Listed entries:
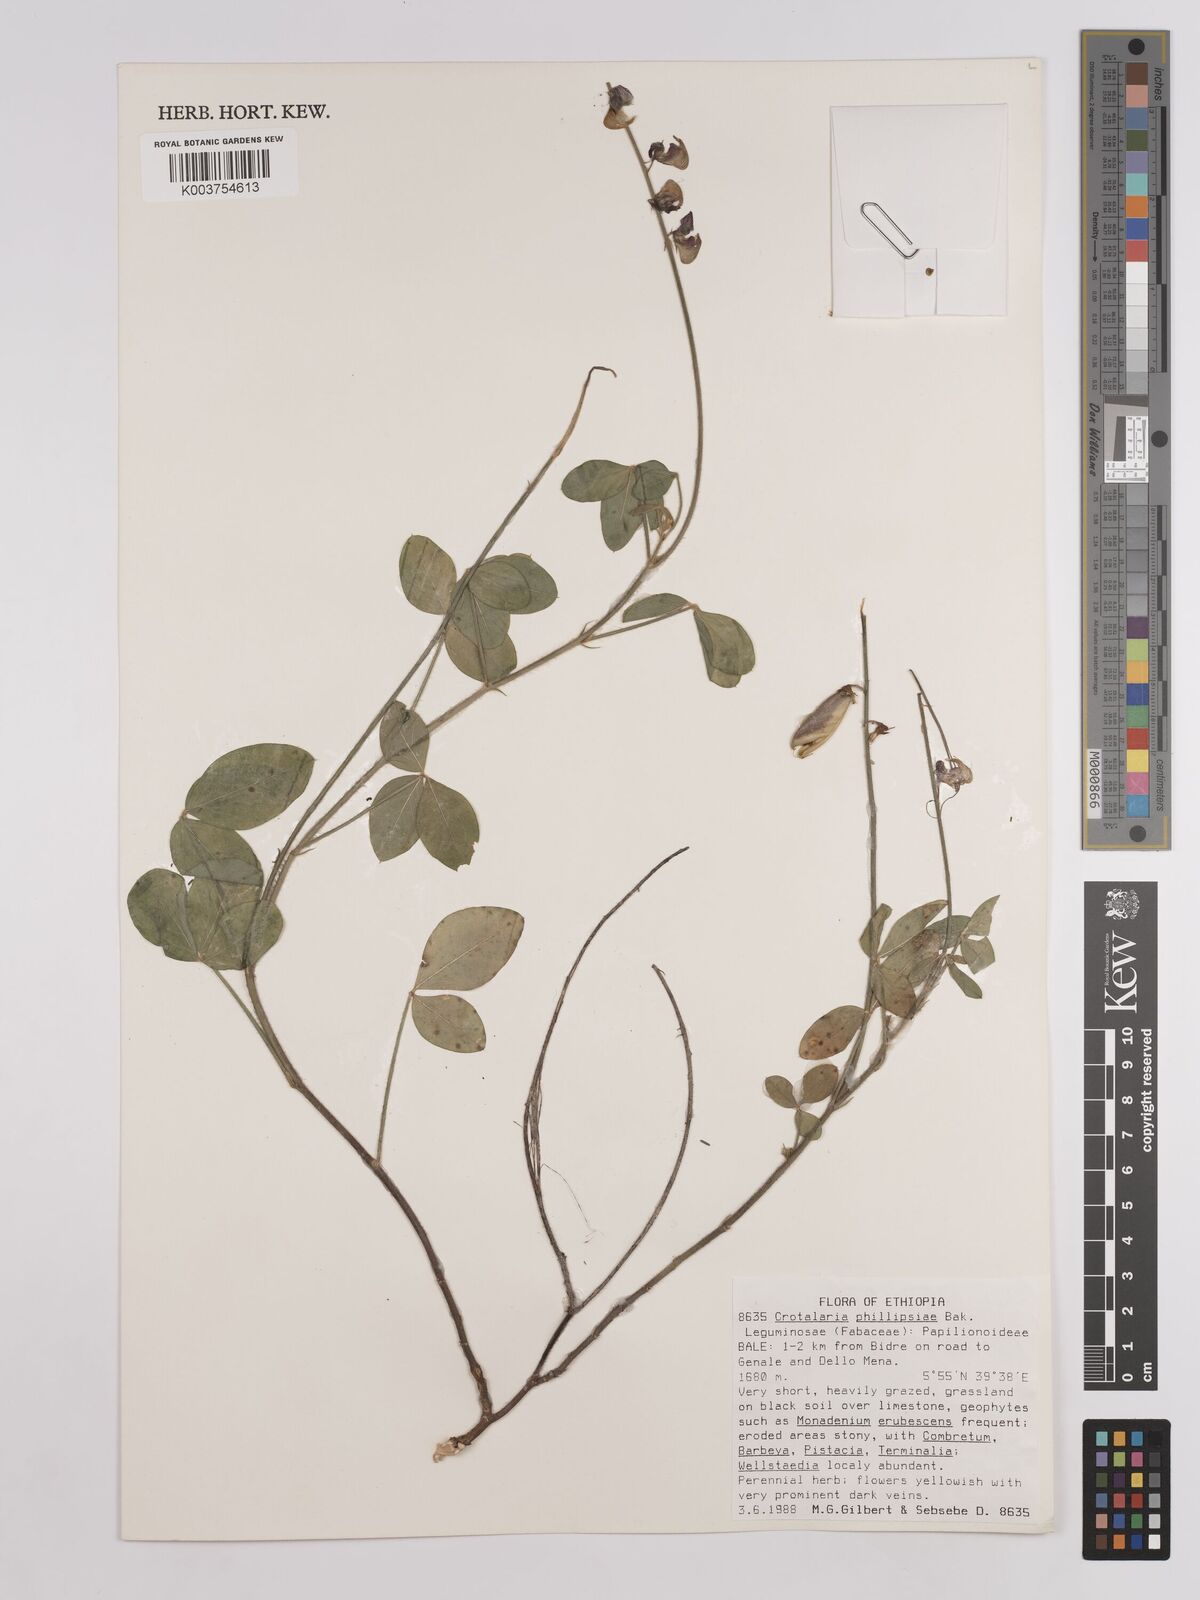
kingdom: Plantae
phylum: Tracheophyta
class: Magnoliopsida
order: Fabales
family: Fabaceae
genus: Crotalaria
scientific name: Crotalaria phillipsiae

Task requirements: Rewrite all the data above as a numbered list, one line per number, with no blank lines and no pictures.

Solution to the problem:
1. kingdom: Plantae
2. phylum: Tracheophyta
3. class: Magnoliopsida
4. order: Fabales
5. family: Fabaceae
6. genus: Crotalaria
7. scientific name: Crotalaria phillipsiae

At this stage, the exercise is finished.